**Tarefa proposta A**
Responda com base na crônica:
(i) Onde a amiga conheceu Zé Sérgio?
(ii) Em que época Zé Sérgio foi conhecido por quem conta a história?
(iii) Em que esquina ficava o apartamento frequentado por Zé Sérgio, e em que cidade?

**Texto para ler**
+ + + + + + +
25 de agosto de 2015

BORA ASSALTAR MAMÃE!


Não sei se deveria contar esta história, mas ela, de vez em quando, fica cutucando minha indiscrição. É uma história verídica, porém não sei se verdadeira. Penso que sim, pois quem a contou para mim não teria a intenção de inventar coisas não ocorridas. Então vamos lá.
Conheci Zé Sérgio, o primeiro anistiado a partir de l964, lá pelo fim dos anos setenta. Isto porque ele se tornou namorado de uma minha amiga, que o conheceu num ônibus urbano do Rio de Janeiro. Ia ele com cara de cachorro caído da mudança, no último banco do coletivo, e tal expressão sensibilizou minha amiga. Daí para o namoro, foi um pulo.
Por aquela época ainda éramos todos jovens, embora eu já estivesse casado. E, enquanto durou o curto namoro, Zé Sérgio frequentava o apartamento onde Jane e eu morávamos, na Rua Pereira da Silva, esquina com a Moreira César, em Niterói.
+ + + + + + +
[Entradas de dados salvos]
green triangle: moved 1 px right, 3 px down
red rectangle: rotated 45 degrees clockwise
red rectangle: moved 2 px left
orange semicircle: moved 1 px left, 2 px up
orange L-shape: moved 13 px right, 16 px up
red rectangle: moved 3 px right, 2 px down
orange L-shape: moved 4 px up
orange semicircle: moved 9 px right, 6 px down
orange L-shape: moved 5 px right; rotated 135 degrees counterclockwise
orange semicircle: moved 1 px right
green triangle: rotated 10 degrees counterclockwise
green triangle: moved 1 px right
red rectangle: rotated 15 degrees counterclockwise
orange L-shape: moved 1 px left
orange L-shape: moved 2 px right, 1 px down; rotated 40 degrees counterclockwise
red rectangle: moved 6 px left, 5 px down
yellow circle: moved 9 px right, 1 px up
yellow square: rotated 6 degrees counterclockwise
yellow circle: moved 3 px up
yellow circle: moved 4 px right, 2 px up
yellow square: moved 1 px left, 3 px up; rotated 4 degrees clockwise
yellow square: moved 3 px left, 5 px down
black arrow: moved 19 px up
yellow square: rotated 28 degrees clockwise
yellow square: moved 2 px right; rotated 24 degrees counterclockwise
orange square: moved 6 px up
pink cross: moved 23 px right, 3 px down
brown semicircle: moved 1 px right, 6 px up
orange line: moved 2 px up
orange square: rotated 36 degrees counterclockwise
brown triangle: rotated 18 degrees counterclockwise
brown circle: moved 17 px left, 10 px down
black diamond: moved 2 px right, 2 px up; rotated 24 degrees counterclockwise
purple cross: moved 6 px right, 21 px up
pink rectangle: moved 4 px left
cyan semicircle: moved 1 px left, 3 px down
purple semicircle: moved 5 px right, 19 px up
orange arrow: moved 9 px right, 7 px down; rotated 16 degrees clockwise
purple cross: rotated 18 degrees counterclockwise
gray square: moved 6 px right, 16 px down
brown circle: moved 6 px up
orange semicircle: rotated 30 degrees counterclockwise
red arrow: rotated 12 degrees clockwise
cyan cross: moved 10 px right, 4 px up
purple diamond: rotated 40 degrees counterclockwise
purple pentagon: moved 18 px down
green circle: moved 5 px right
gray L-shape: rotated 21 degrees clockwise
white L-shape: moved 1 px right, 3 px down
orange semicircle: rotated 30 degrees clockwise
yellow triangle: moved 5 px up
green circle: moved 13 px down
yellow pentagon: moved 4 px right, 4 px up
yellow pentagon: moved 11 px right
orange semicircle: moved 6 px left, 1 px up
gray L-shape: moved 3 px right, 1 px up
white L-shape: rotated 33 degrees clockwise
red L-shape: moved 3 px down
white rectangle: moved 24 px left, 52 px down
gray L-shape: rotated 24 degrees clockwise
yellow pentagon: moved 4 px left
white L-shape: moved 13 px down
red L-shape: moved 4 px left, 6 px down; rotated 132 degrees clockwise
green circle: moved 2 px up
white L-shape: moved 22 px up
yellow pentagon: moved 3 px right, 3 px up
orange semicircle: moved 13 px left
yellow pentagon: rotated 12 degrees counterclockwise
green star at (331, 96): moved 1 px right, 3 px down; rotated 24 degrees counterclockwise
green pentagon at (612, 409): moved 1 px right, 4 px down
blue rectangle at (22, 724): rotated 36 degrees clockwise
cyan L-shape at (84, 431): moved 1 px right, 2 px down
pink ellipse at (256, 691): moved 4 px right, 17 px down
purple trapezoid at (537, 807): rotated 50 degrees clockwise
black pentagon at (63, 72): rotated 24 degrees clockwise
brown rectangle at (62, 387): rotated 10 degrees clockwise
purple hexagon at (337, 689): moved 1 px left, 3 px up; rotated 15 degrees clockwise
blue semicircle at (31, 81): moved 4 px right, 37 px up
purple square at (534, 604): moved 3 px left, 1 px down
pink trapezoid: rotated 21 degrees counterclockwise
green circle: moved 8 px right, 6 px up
+ + + + + + +
**Tarefa proposta B**
Cite literalmente as entradas de dados salvos, começando pela primeira entrada e terminando na linha que contém "yellow square: moved 3 px left, 5 px down", com ambas as extremidades incluídas.

**Solução da tarefa A**
(i) Num ônibus urbano do Rio de Janeiro.
(ii) Lá pelo fim dos anos setenta.
(iii) Na Rua Pereira da Silva, esquina com a Moreira César, em Niterói.

**Solução da tarefa B**
green triangle: moved 1 px right, 3 px down
red rectangle: rotated 45 degrees clockwise
red rectangle: moved 2 px left
orange semicircle: moved 1 px left, 2 px up
orange L-shape: moved 13 px right, 16 px up
red rectangle: moved 3 px right, 2 px down
orange L-shape: moved 4 px up
orange semicircle: moved 9 px right, 6 px down
orange L-shape: moved 5 px right; rotated 135 degrees counterclockwise
orange semicircle: moved 1 px right
green triangle: rotated 10 degrees counterclockwise
green triangle: moved 1 px right
red rectangle: rotated 15 degrees counterclockwise
orange L-shape: moved 1 px left
orange L-shape: moved 2 px right, 1 px down; rotated 40 degrees counterclockwise
red rectangle: moved 6 px left, 5 px down
yellow circle: moved 9 px right, 1 px up
yellow square: rotated 6 degrees counterclockwise
yellow circle: moved 3 px up
yellow circle: moved 4 px right, 2 px up
yellow square: moved 1 px left, 3 px up; rotated 4 degrees clockwise
yellow square: moved 3 px left, 5 px down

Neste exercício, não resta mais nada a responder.